Какая горькая ирония: ведь в заметках, предварявших гастроли, он так уверенно продиктовал свои требования. Сам К. С., по свидетельству той же Бокшанской, играет прекрасно, на высшем пределе таланта и мастерства. Наверное, надеется преподать урок остальным. Но они, как выясняется, уже не способны учиться.
В Америке он живет одиноко.
Бокшанская и Таманцева жалеют его, пытаются скрасить это его одиночество. Вот пошли навестить, вот пообедали вместе… Но кто знает, возможно, в те дни К. С. ценил как раз одиночество. Бокшанская и это чутко улавливает. Действительно, о чем он мог говорить с этими молодыми женщинами, полными энергии и любопытства к американскому миру с его кинематографом, эстрадой, его грандиозными шоу… Наконец, не в последнюю очередь, с его магазинами, где большинство труппы присматривало для себя и близких доступные по цене, но невероятные для обнищавшей России «мелочи». Вряд ли он был расположен долго поддерживать такую беседу. Говорить о театре? Но они не знали этот театр в его лучшие годы, а обсуждать сегодняшние события, выслушивать сплетни… Он устал от собственных своих размышлений по этому поводу. Единственное, о чем ему всегда хотелось говорить, — его система. Но о ней вспоминать было не время, не место. При срочных вводах, отсутствии дисциплины, падении уровня спектаклей о какой системе могла идти речь? Опять с иронией можно вспомнить его предгастрольную «записку»: «Халтуры я не потерплю». Бедный идеалист…

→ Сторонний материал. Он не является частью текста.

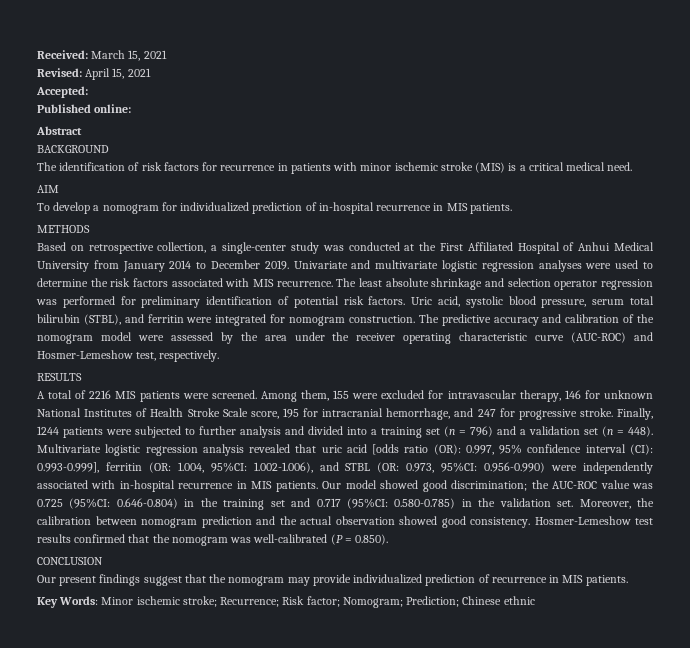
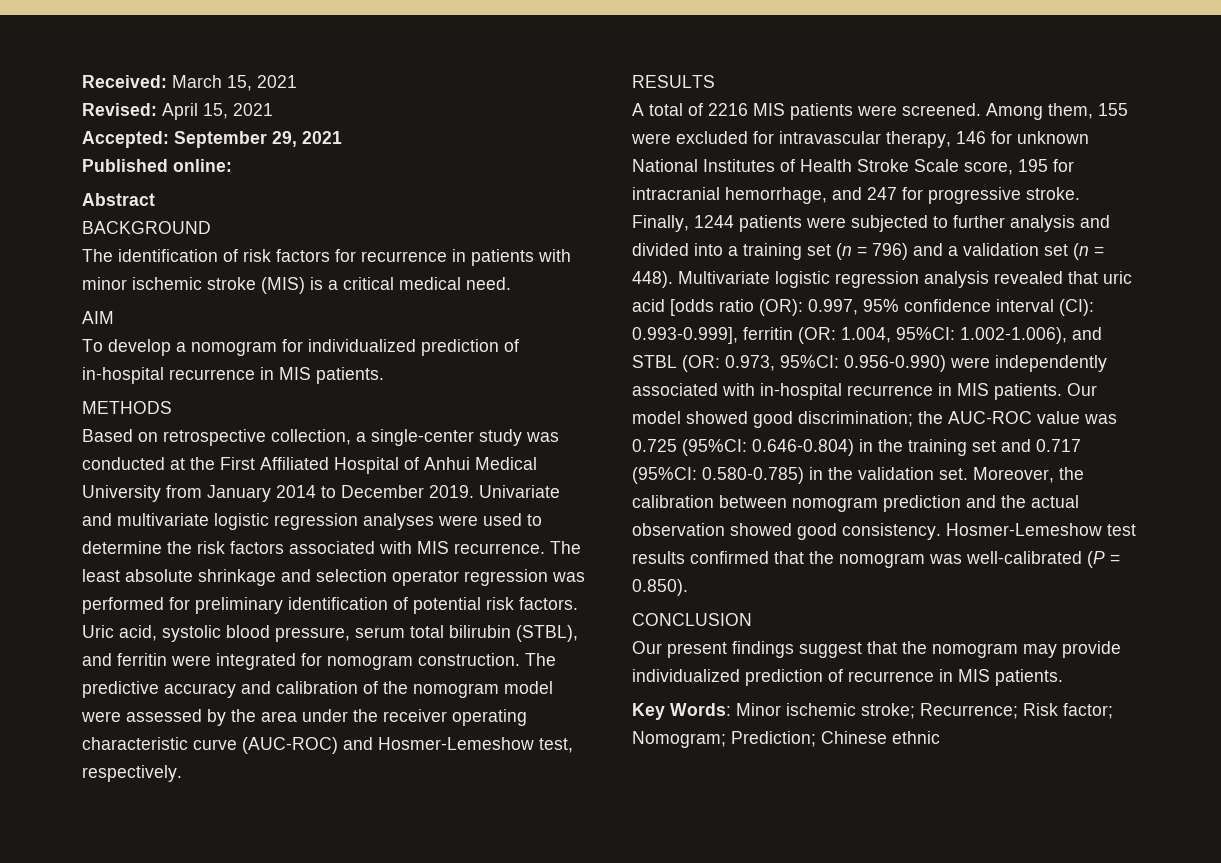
(88, 92) none -> [174,131,342,148] September 29, 2021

И вот они пили чай, ели торт, принесенный гостьями, и, наверное, обе стороны ждали, когда же этот вечер закончится. Проводив визитеров, К. С. мог, наконец, свободно отдаться «двоению». В скромном номере маленького отеля он был один, но вовсе не одинок. Он мысленно уходил в мир будущей книги, которая заставляла не только воскрешать картины былого («на старости я заново живу, минувшее проходит предо мною…»), но осмысливать, формулировать и собственную «жизнь в искусстве», и движение самого искусства сквозь время.

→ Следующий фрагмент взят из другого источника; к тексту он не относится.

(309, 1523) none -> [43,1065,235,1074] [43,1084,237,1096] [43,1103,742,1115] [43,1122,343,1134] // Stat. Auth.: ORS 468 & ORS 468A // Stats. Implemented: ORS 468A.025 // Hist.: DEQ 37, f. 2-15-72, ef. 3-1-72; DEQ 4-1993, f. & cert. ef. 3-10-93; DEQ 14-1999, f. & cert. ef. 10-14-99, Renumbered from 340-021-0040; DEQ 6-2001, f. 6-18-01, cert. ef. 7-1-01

Прошлое светло встало между ним и действительностью.
Работа мысли «отсасывала» (подобно медицинским банкам) тоску души. Возможно, эта «случайная» книга, которую он согласился писать ради так необходимых для семьи денег, как раз и защитила К. С. от окончательного разочарования, позволив ему неожиданно и счастливо объясниться с потомками. Противоречивое мироощущение тех дней, о котором он в ней умолчал (как, впрочем, умолчал о многом существенном из своей внутренней жизни), стало энергетически мощным подтекстом книги. Личная тайна гения, спрятанная им ото всех, стояла за текстом, придавая ему обаяние, до сих пор магически воздействующее на читателя.